Consulter NatureBank fut l’occasion idéale pour M. Alam de sélectionner des espèces intéressantes dans le cadre des premiers résultats qu’il avait lui-même obtenus au Bangladesh. L’accès à la base de données lui a également permis d’approfondir ses connaissances sur différentes méthodes relatives à la mise au point et au développement de composés antiplasmodiaux à partir de ces produits naturels.
“Cette bourse a été pour moi une excellente occasion d’acquérir de nouvelles compétences, des connaissances techniques et un savoir-faire qui me seront très utiles dans la poursuite de recherches cruciales sur le développement de médicaments antipaludiques à partir de produits naturels, dans une région où les besoins sont particulièrement importants”, a fait remarquer M. Alam.
Insister sur le rôle de la propriété intellectuelle auprès des chercheurs
Cette bourse fut également l’occasion de mettre en avant le rôle que les droits de propriété intellectuelle peuvent jouer en matière d’appui à des programmes de collaboration efficaces dans le domaine de la recherche, notamment en ce qui concerne le partage des ressources. Utiliser les droits de propriété intellectuelle de manière stratégique pour tirer le meilleur profit des résultats d’activités de recherche peut être un moyen efficace d’obtenir des financements pour de futurs projets de recherche.
Forts de notre expérience aux côtés de M. Alam et conscients des difficultés auxquelles certains projets de coopération internationale peuvent parfois se heurter, nous avons signé un accord de transfert de matériel avec l’institut dans lequel il travaille au Bangladesh. Axé sur l’envoi régulier de matériel à l’institut de recherche de M. Alam, cet accord renforce notre action commune en faveur de la recherche sur le paludisme et de la découverte de nouveaux médicaments.
Les liens étroits que nous avons pu tisser avec M. Alam au cours de son séjour au GRIDD nous ont incités à accueillir un autre boursier WIPO Re:Search au sein de l’institut, dans le cadre du même programme de collaboration. C’est ainsi qu’en janvier 2019, M. Hamisi Masanjia Malebo, directeur de recherche à l’Institut national de recherche médicale de Tanzanie, se joindra à Yun Feng, professeur agrégé au GRIDD, dans le cadre d’une bourse de six mois. M. Malebo travaillera sur les médicaments traditionnels tanzaniens utilisés comme anti-infectieux et se concentrera sur l’isolement et la caractérisation d’agents actifs à partir d’extraits végétaux.

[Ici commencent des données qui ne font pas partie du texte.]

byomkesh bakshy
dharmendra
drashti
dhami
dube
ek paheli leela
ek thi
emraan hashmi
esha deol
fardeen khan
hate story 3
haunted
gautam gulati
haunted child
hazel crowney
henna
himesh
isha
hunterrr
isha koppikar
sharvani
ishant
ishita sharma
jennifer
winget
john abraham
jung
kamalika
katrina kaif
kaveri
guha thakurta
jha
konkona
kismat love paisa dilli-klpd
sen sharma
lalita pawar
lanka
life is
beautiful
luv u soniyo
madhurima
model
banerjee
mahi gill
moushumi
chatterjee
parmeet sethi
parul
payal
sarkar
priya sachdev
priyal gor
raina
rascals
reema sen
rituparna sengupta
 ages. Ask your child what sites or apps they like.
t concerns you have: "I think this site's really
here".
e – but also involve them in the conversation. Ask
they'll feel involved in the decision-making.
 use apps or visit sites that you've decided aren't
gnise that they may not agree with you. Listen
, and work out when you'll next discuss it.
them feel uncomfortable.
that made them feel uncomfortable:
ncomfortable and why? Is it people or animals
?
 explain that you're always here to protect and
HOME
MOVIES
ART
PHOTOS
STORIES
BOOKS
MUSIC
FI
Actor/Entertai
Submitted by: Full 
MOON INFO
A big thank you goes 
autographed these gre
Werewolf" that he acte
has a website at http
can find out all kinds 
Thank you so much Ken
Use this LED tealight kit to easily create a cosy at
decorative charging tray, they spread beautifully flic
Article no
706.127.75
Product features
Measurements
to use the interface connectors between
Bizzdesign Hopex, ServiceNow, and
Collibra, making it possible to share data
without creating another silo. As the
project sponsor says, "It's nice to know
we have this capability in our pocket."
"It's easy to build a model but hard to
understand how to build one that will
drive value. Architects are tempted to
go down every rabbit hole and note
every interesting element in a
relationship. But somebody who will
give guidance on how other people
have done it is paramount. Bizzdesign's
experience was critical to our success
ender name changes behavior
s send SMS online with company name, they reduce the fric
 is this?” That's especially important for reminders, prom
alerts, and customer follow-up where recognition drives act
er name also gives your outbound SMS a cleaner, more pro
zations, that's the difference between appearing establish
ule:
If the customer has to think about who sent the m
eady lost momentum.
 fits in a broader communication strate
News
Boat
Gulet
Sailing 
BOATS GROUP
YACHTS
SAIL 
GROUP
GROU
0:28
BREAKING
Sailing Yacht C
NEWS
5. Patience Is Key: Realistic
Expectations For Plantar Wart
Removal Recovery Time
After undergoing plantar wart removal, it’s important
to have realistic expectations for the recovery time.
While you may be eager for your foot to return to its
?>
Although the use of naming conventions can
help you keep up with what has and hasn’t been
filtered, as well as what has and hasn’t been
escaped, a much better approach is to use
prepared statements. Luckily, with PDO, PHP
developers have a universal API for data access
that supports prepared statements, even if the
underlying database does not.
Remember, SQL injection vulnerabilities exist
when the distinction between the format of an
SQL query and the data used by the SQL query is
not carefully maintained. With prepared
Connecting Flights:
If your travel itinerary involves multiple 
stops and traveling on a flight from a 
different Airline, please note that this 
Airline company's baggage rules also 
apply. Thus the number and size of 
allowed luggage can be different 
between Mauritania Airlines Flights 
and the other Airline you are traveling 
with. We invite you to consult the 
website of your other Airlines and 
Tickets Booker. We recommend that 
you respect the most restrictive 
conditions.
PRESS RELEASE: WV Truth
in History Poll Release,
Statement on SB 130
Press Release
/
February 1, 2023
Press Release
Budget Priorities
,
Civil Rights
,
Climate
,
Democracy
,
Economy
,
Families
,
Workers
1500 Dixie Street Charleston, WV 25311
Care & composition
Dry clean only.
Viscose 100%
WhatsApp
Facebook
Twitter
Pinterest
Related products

Les projets de collaboration transfrontalière de ce type sont mutuellement enrichissants pour toutes les parties concernées. Jenny Martin, directrice du GRIDD, soutient fermement cette création de liens à l’international. “Au GRIDD, nous nous sommes donné pour mission de ‘créer des connaissances capables de transformer la vie des gens’. Pour ce faire, nous nous employons notamment à mettre notre savoir-faire et de notre expérience au service du renforcement des compétences de chercheurs du monde entier et à leur donner accès à nos ressources et nos équipements”, explique-t-elle. “Participer au programme WIPO Re:Search en accueillant des boursiers au sein du GRIDD et travailler à leurs côtés à la mise au point de nouveaux savoirs et de médicaments prototypes pour lutter contre de graves maladies comme le paludisme est pour nous extrêmement gratifiant.”